Alwyn Viljoen can write with a pan. |
DISCUSSING creative writing with a prominent and
well-loved school teacher in Pietermaritzburg recently, I was delighted to hear
from her that the spelling Nazis “just get in the way of telling a good
story”.
Her husband backed her with a recollection of English novelist
Graham Greene, who wrote 25 novels without ever giving much thought to the exact
arrangement of the letters. “That’s what editors are for,” he said at a talk in
Cape Town. Greene is not the only well-known scribe who paid scant heed to which
letters should symbolise what sounds. He is joined by F. Scott Fitzgerald,
William Shakespeare and Samuel Clemens, aka Mark Twain. Fitzgerald was
well-known for spelling words as they sounded, while olde Bill wrote his surname
as “Shakspere”, although his tomb has it as “Shakspeare”.
Clemens would have approved, for he famously said: “Anyone who can
only think of one way to spell a word obviously lacks imagination”.
The fact is the rules of spelling are not cast in stone, or even
wet cement. They are rather like carefully tied flies cast over the ever-moving
eddies and swirls of a pool, in the dark depths of which meaning swims about
like fat, lazy trout.
Especially English spelling is but a snapshot of what a society
agrees the sounds should look like at any given time. And there is a lot of
overlap, as G. Bernard Shaw (he hated to be called George) pointed out when he
said “fish” can be spelled as “ghoti”, starting with the soft “gh” as in
“tough”, the middle “o” as in ‘women’ and the final “ti” as in “nation”.
So English spelling morphs constantly as this marvellous language
swallows whole cultures. To keep up, we have to learn not the craft of spelling,
but the twin crafts of encoding and decoding symbols with their associated
sounds.
The gud nwz is our brains r constantly doing this, wdr v listen to
kwaito stars like SPHEctacula, or wonder why the kids say they are :-(.
The challenge is to keep up with the times, as was best said by the
father of English literature, Geoffrey Chaucer, who wrote: “The lyf so short,
the craft so long to lerne”.
And the modern communication demands created by thumb-typed
WhatsApps with predictive text make spelling changes happen even faster.

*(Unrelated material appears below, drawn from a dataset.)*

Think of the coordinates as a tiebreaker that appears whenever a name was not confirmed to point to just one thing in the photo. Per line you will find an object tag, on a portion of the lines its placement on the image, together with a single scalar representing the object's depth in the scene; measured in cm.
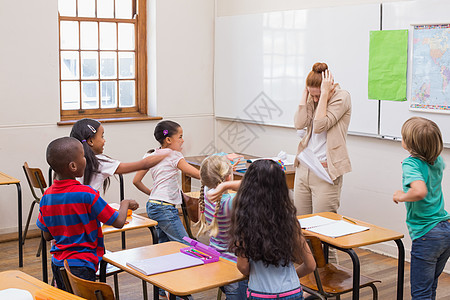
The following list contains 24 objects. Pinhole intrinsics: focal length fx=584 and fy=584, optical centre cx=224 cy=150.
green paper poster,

My solution is to stop any further literary obeisancies to old
spelling guidelines like “i before e except after c”, as this mnemonic is
neither sufficient nor scientific and is supported only by a weird species who
fear foreign words — as each of the words containing an “i” after an “e” before
the “c” in this sentence shows.
English spelling has always been a mess since it began life as a
pidgen Germanic language before spelling Nazis tried to force it into a Latin
toga.
Many Witness readers
will recall an e-mail that is still doing the rounds, which calls for English to
be Germanified. While that e-mail is funny for all native English speakers, it
makes a lot of sense to everyone who came to English spelling from another
mother tongue. It really would save the world a lot of bother if we could all
agree to write words like they sound. This makes even more sense in South
Africa, where our 11 languages and many more local accents turn the watery soup
that is the Queen’s language into a thick broth.
The instant connections of social media now enable us to put this
broth in the same package wherever there is a Wi-Fi signal, in order to create a
phonetical English in a time frame that Chaucer and Shaw could only dream of.
I propose that we call ours “Sevrikan Enklis” and use as base the
flytaal spoken on Egoli’s streets.
Of course, we cannot introduce Sefrikan overnight, but I moot a
small weekly change in our texting habits will have the nation write as one
within a month.
In the first week, we kill the letter “c”, which often as not
cannot decide whether it should be a “k” or an “s” and we just use a “v” for all
fricative sounds, instead of “w” “f” or “v”.
Thus cadres vil drink Blue Label visky.
The sekond veek sees us dropping all silent letters as vell as all
those “ees” just hanging around at the end of words.
No mor teradactyls drinking Blu Labl viski over ilands!
The third veek sees us vriting “th”, “ch” and “gh” as they are
said.
“This” bekoms “dis”, “thought” becomes “fot” and “change” is
written as “tjange”.
And what about “tsk, tsk” you ask? Check our coat of arms. It is
obviously “!x, !x”. (Like… duh!)
Da forf veek we rite all vouls as dey sound, perhaps adding a litl
stryp to aid our ee-nan-shi-hy-sjon.
As a vinal vlorish, nambrz kan replys sounds. Dis vil myk oll vurds
vhiv voulz dat mats izijer 2 spel kurrektli, vhits vil be gr8t 4 all.
Just vink — iv ve oll myk diz our nu jur’s re-solu-sjon, ve will b
rytin and spikin pjur Sevrikan Inklis by da end ov Janu-ari!